Iqaluit economic committee touts conferences, film production
City looks at economic development meeting in March
With some improvements, Iqaluit has the potential to host more business meetings, conferences, and film events, the city council heard Jan. 22 after Coun. Mark Morrissey presented a report from the city’s economic development committee.
He recommended more country food markets, a new website for community businesses and a “visit Iqaluit” video and webpage “attracting and convincing people to visit the city.”
“We’re going to bring together all the economic development organizations in the city to look at issues and challenges and how to work together more effectively,” Morrissey said.
That meeting is planned for two days during the first week of March.
“It will also allow the city to gather information and key stakeholders which will be incorporated into the plan,” he said.
At a meeting in December, one of the priorities identified by the committee was making Iqaluit a little more attractive to visitors and tourists.
Morrissey said it was important to factor that into the budget “but before we make any determination on where that money would go we felt it was important to bring in a couple of people who could help in that field.”
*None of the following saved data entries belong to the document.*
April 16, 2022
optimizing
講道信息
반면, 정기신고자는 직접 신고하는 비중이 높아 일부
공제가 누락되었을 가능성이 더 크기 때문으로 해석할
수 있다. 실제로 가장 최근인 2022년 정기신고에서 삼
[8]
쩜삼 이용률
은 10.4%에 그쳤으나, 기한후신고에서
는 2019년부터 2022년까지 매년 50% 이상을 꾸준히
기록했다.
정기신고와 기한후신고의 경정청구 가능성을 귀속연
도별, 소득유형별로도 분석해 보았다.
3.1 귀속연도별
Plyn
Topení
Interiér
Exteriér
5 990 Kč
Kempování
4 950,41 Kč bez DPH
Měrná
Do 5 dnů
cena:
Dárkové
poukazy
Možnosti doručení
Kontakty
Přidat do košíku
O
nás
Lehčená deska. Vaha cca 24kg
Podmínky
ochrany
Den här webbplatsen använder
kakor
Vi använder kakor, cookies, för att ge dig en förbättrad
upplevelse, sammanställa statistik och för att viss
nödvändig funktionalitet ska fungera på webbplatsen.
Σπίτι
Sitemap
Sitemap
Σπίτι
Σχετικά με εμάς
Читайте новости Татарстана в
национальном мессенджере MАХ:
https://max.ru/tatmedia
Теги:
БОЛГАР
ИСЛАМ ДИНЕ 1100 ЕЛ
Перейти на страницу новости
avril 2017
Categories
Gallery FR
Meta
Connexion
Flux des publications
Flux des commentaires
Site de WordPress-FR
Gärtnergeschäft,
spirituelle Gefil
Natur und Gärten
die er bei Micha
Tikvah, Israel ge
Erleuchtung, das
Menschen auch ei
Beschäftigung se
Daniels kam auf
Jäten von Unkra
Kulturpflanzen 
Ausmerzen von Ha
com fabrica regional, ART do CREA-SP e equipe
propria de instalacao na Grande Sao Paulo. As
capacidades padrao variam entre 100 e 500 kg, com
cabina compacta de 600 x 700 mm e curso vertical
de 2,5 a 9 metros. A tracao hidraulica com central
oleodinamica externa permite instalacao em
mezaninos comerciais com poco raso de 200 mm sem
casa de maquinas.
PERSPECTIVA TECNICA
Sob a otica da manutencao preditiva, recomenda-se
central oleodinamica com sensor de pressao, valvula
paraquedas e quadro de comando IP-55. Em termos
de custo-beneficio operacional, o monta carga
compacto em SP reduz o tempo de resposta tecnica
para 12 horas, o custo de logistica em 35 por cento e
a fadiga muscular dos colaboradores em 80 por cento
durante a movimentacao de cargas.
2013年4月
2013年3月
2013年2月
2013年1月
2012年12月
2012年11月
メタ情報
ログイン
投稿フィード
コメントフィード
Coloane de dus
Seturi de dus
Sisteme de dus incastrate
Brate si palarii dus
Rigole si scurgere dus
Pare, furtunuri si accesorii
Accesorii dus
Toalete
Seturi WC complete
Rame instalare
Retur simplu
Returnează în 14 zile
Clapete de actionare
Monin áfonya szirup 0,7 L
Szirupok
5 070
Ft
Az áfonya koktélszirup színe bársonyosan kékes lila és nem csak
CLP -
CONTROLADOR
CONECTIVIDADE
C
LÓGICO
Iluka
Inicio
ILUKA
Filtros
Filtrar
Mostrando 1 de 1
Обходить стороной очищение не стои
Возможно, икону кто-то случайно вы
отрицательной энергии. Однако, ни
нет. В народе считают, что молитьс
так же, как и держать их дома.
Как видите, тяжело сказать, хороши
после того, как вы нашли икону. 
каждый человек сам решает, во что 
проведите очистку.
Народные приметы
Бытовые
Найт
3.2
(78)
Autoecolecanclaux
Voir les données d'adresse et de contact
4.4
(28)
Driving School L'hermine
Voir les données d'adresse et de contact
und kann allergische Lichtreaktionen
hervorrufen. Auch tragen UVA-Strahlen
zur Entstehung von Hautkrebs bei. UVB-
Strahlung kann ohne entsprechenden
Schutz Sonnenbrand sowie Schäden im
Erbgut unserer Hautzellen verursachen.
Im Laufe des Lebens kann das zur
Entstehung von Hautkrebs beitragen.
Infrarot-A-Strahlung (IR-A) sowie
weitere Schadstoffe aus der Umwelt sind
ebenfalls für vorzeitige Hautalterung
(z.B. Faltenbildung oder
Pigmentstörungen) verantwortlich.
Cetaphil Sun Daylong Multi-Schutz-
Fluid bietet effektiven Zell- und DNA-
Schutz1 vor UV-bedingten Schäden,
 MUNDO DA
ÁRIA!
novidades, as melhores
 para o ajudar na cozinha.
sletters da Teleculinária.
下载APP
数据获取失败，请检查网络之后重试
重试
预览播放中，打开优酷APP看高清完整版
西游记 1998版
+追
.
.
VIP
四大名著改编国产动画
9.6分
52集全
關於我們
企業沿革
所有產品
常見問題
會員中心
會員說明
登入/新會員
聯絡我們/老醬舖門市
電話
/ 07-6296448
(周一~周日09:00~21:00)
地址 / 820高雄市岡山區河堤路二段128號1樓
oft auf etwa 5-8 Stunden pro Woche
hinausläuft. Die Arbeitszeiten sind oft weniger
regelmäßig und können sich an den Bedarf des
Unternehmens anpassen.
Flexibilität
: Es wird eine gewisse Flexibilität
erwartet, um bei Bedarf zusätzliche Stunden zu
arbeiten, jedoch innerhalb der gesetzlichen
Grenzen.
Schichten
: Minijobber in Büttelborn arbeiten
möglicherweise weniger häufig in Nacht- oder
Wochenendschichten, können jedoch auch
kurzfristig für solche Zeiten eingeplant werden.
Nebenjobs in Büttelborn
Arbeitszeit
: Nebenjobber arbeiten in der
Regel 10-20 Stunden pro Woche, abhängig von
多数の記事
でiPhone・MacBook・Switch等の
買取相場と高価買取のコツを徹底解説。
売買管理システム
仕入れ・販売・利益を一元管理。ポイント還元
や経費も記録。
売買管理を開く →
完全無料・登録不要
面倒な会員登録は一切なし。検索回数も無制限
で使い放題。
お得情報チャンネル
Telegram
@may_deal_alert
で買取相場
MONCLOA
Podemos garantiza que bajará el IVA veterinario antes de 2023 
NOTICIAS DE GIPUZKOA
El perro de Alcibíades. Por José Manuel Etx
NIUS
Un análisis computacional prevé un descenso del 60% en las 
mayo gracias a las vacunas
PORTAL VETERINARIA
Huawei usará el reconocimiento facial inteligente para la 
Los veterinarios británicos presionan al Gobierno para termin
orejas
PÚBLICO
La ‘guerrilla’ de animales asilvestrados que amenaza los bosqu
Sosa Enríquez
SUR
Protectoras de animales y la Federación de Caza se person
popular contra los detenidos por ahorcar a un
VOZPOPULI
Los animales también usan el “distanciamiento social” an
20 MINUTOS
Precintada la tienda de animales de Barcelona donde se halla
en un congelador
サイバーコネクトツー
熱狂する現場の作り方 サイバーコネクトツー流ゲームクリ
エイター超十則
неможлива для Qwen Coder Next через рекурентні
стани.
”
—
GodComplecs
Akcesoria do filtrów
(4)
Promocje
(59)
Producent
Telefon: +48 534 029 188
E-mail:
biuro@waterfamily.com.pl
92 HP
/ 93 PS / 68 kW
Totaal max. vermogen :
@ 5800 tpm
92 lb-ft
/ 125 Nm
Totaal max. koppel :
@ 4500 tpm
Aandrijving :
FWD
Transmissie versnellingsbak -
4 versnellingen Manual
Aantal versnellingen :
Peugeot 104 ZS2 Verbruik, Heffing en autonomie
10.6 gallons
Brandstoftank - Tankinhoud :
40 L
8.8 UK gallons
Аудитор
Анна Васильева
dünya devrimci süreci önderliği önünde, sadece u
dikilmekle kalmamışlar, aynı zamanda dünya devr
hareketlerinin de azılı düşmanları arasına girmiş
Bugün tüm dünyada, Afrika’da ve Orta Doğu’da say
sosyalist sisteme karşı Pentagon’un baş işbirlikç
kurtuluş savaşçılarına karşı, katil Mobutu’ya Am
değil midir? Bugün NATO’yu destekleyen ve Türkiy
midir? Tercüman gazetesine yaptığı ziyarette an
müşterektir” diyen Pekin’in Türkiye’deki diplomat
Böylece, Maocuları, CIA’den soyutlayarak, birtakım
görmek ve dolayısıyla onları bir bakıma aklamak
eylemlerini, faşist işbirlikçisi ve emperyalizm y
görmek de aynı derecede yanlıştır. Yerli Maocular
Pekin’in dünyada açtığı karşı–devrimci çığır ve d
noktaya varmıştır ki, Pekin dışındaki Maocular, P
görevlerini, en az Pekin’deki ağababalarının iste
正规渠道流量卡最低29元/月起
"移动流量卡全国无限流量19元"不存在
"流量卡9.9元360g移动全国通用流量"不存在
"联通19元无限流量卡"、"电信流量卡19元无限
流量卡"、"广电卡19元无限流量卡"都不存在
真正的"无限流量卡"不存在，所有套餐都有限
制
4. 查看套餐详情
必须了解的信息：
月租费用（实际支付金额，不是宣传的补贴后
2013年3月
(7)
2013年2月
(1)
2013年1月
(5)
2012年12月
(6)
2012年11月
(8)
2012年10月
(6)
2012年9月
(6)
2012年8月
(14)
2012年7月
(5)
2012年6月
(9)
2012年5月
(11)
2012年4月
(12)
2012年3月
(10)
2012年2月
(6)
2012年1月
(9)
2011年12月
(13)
Colleen Dupuis, the CEO of Nunavut Tourism, met with the city’s economic development committee where she made a presentation on the 2011 Nunavut Exit Survey.
“So this committee could get an idea of who was visiting, why they were coming, where they were from,” Morrissey said.
That survey shows Iqaluit’s average visitor is a well-to-do, well-educated man between 40 and 65, who’s travelling alone for business and stays less than a week in the territory.
A Canadian, he’s probably from Ontario, British Columbia, Alberta, Quebec or Nunavut.
To the end, Morrissey said Iqaluit has “tremendous” potential as a destination for business meetings, conferences and film production.
“[That] was something surprising to us. We’re not just talking movies but commercials, television shows, anything that requires what we seem to have lots of, ice, cold, barren landscapes, rocks,” he said.
The trick then, is finding ways to get people to travel to Iqaluit.
“Her indication was that the return on investment for this is very large and that it typically doesn’t cost a whole lot to convince someone to come here,” Morrissey said.
A small investment into some of these initiatives will often go a long way, he said, adding that one thing the economic development committee and Dupuis agreed on was that there needs to be a solid schedule of events well ahead of time, such as the dates for Toonik Tyme.
“These types of festivals and events are a major draw for visitors, but currently they get very little if any notice on when they are happening, sometimes it’s only a couple of weeks,” Morrissey said of Dupuis’ presentation to the committee.
A balance should be struck for use of the city’s Arctic Winter Games arena turf, of when to use it for other events outside of recreation.
Nunavut Tourism has an “image bank” full of images from around the territory to use for promotion, but they have very few images and footage from Iqaluit.
Councillor Joanasie Akumalik asked if the committee talked about mining development at previous meetings.
Morrissey replied that the economic development committee does have plans to discuss mining in the future.